An optional list of comma-separated namespace names all controllers will watch if not specified. If this property is left empty then controllers will watch all namespaces by default. Sets the default value for all controllers. The value can be set to "JOSDK_WATCH_CURRENT" to watch the current (default) namespace from kube config. Constant(s) can be found in at `io.javaoperatorsdk.operator.api.reconciler.Constants`".

Environment variable: QUARKUS_OPERATOR_SDK_NAMESPACES

list of string

The max number of concurrent workflow processing requests.

Environment variable: QUARKUS_OPERATOR_SDK_CONCURRENT_WORKFLOW_THREADS

int

How long the operator will wait for informers to finish synchronizing their caches on startup before timing out.

Environment variable: QUARKUS_OPERATOR_SDK_CACHE_SYNC_TIMEOUT

Duration

2M

Whether the controller should only process events if the associated resource generation has increased since last reconciliation, otherwise will process all events.

Environment variable: QUARKUS_OPERATOR_SDK_CONTROLLERS__CONTROLLERS__GENERATION_AWARE

boolean

true

An optional list of comma-separated namespace names the controller should watch. If this property is left empty then the controller will watch all namespaces.

Environment variable: QUARKUS_OPERATOR_SDK_CONTROLLERS__CONTROLLERS__NAMESPACES

list of string

An optional list of comma-separated namespace names the controller should watch. If this property is left empty then the controller will watch all namespaces. The value can be set to "JOSDK_WATCH_CURRENT" to watch the current (default) namespace from kube config. Constant(s) can be found in at `io.javaoperatorsdk.operator.api.reconciler.Constants`".

Environment variable: QUARKUS_OPERATOR_SDK_CONTROLLERS__CONTROLLERS__NAMESPACES

list of string

The optional name of the finalizer for the controller.
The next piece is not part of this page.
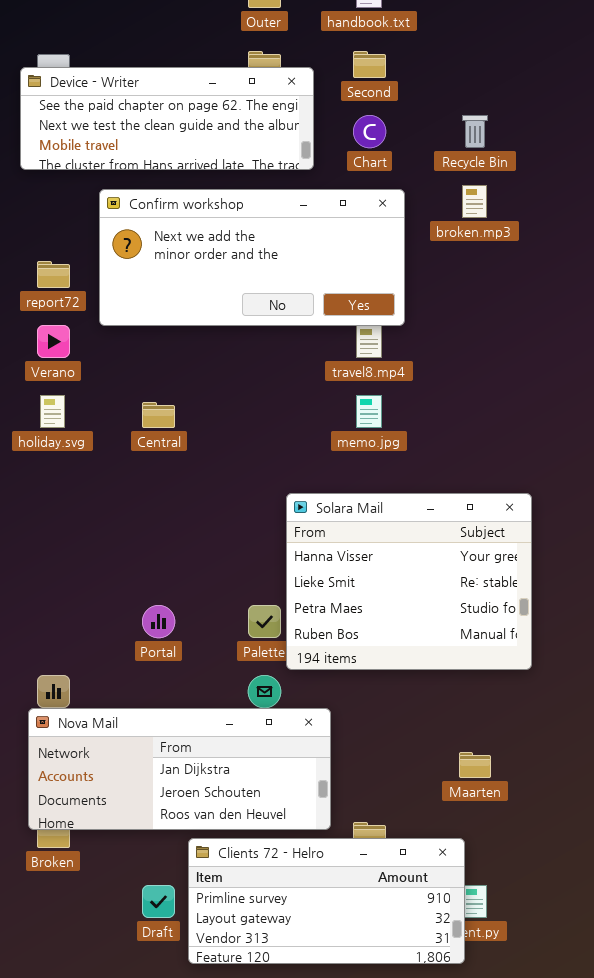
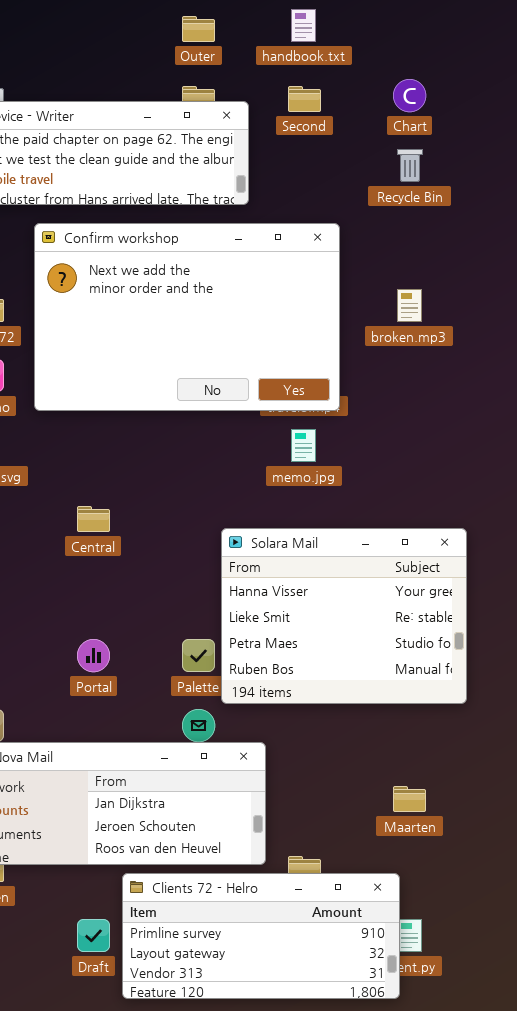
Chart: [353,115,386,148] -> [393,79,426,112], moved
broken.mp3: [462,185,487,218] -> [397,289,422,322], moved
Confirm workshop: [99,189,405,326] -> [34,223,340,411], resized
Central: [142,402,175,428] -> [77,506,110,532], moved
If none is provided, one will be automatically generated.

Environment variable: QUARKUS_OPERATOR_SDK_CONTROLLERS__CONTROLLERS__FINALIZER

string

How many times an operation should be retried before giving up

Environment variable: QUARKUS_OPERATOR_SDK_CONTROLLERS__CONTROLLERS__RETRY_MAX_ATTEMPTS

int

The initial interval that the controller waits for before attempting the first retry

Environment variable: QUARKUS_OPERATOR_SDK_CONTROLLERS__CONTROLLERS__RETRY_INTERVAL_INITIAL

long

2000

The value by which the initial interval is multiplied by for each retry

Environment variable: QUARKUS_OPERATOR_SDK_CONTROLLERS__CONTROLLERS__RETRY_INTERVAL_MULTIPLIER

double

1.5

The maximum interval that the controller will wait for before attempting a retry, regardless of all other configuration

Environment variable: QUARKUS_OPERATOR_SDK_CONTROLLERS__CONTROLLERS__RETRY_INTERVAL_MAX

long

An optional list of comma-separated label selectors that Custom Resources must match to trigger the controller. See https://kubernetes.io/docs/concepts/overview/working-with-objects/labels/ for more details on selectors.

Environment variable: QUARKUS_OPERATOR_SDK_CONTROLLERS__CONTROLLERS__SELECTOR

string

About the Duration format

The format for durations uses the standard java.time.Duration format. You can learn more about it in the Duration#parse() javadoc.

You can also provide duration values starting with a number. In this case, if the value consists only of a number, the converter treats the value as seconds. Otherwise, PT is implicitly prepended to the value to obtain a standard java.time.Duration format.